Wegen Mordes und schweren Raubes mit Todesfolge ist deshalb ein 29-Jähriger am Donnerstag vom Landgericht Kempten zu einer lebenslangen Haftstrafe verurteilt worden. Das Gericht sah es als erwiesen an, dass der Syrer den Pflegebedürftigen nach dem Raubüberfall gefesselt und geknebelt liegen ließ, obwohl er um die Erkrankungen des Opfers wusste und der Mann kaum atmen konnte.

„Es war ihm wurscht, was mit dem Opfer passiert“, sagte Schwiebacher in seiner Urteilsbegründung. Er habe keinerlei Zweifel an einer vorsätzlichen Tötung. Mit dem Strafmaß orientierte sich das Gericht deshalb an der Forderung der Staatsanwaltschaft. Das Urteil ist noch nicht rechtskräftig. (Az. 210 Js 5527/20)

Der syrische Angeklagte war demnach für die Ausführung des Raubs zuständig. Geplant hatte die Tat ein Bekannter, der dem Opfer mehrere Jahre im Rahmen der Nachbarschaftshilfe im Alltag zur Seite gestanden hatte. Dabei hatte er dem bisexuellen 50-Jährigen auch geholfen, im Internet Kontakt zu Sexpartnern herzustellen. So entstand der Plan, dass sich der Angeklagte über ein gefälschtes Dating-Profil Zugang zur Wohnung verschaffen könnte.

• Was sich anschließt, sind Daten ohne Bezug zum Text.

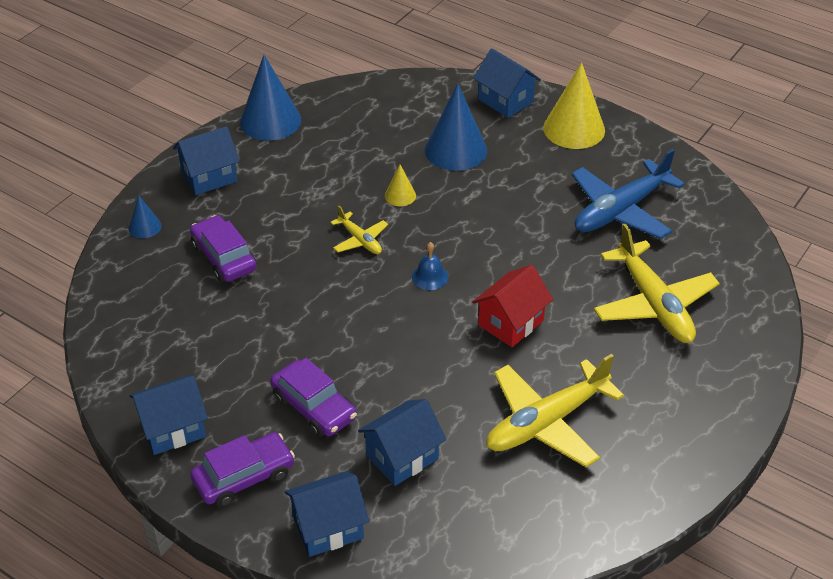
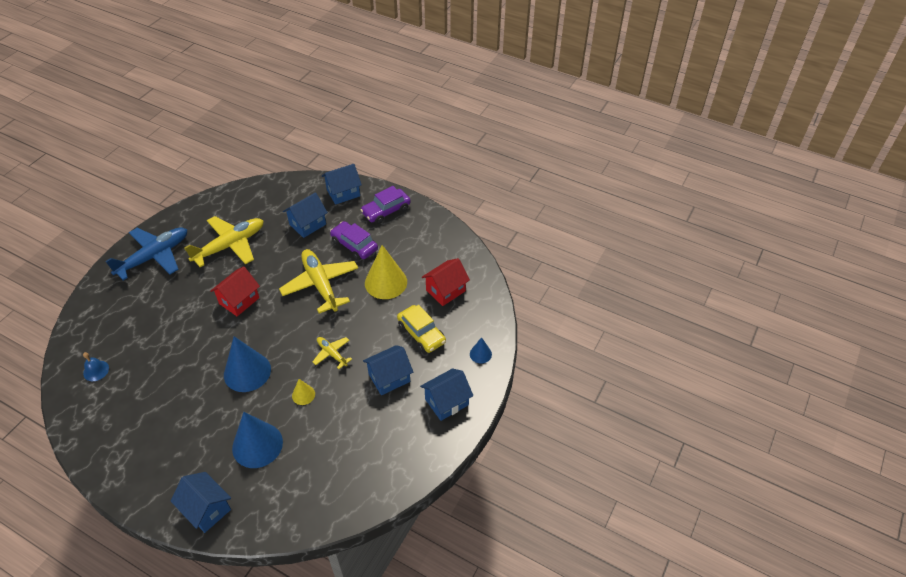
camera: 175 degrees right, 5 degrees up
blue house [129,375,208,455] -> blue house moved to [363,345,413,395]
purple car [190,215,257,282] -> yellow car [397,305,446,353]
blue cone [240,55,301,141] -> blue cone moved to [224,336,271,392]
blue bell [412,242,448,290] -> blue bell moved to [83,352,109,381]
yellow cone [543,62,605,149] -> yellow cone moved to [365,245,407,299]
blue plane [572,149,685,239] -> blue plane moved to [105,227,187,280]
yellow plane [594,224,720,343] -> yellow plane moved to [279,249,358,313]
none -> red house [422,258,470,306]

Nach Auffassung des Gerichts handelten die beiden Syrer aus Habgier. Dazu aussagen konnte während des Verfahrens aber nur noch einer der beiden: Der mutmaßliche Drahtzieher des Raubes beging im August in Untersuchungshaft Suizid. Er hatte bei der Polizei seine Beteiligung gestanden und betont, er habe den Tod des Opfers nicht gewollt. In dem 50-Jährigen habe er eigentlich eine Art Ersatzvater gesehen. „Er war betroffen, wie das Ganze gelaufen ist, und wollte reinen Tisch machen“, sagte der Richter.

Der Angeklagte bestritt dagegen bis zuletzt seine Schuld am Tod des Pflegebedürftigen. Er sei von seinem Bekannten gezwungen worden, bei dessen Plan zu helfen, und sei „hundertprozentig unschuldig“. Er sei auch nie in der Wohnung des Opfers gewesen. Seine DNA sei dort nur gefunden worden, weil sein Bekannter dort seine Handschuhe benutzt und so die Ermittler ausgetrickst habe - eine Erklärung, die der Richter am Donnerstag als „Märchen aus 1001 Nacht“ bezeichnete.

Ein Geständnis hatte zu Beginn des Prozesses der mitangeklagte Bruder des Täters abgelegt. Er hatte nach dem Überfall einen Teil der Beute erhalten und in seiner Wohnung vor den Ermittlern versteckt. Er bereue seine Tat zutiefst, ließ der 23-Jährige über seinen Verteidiger erklären. Er wurde wegen Begünstigung und Hehlerei zu acht Monaten Haft auf Bewährung verurteilt.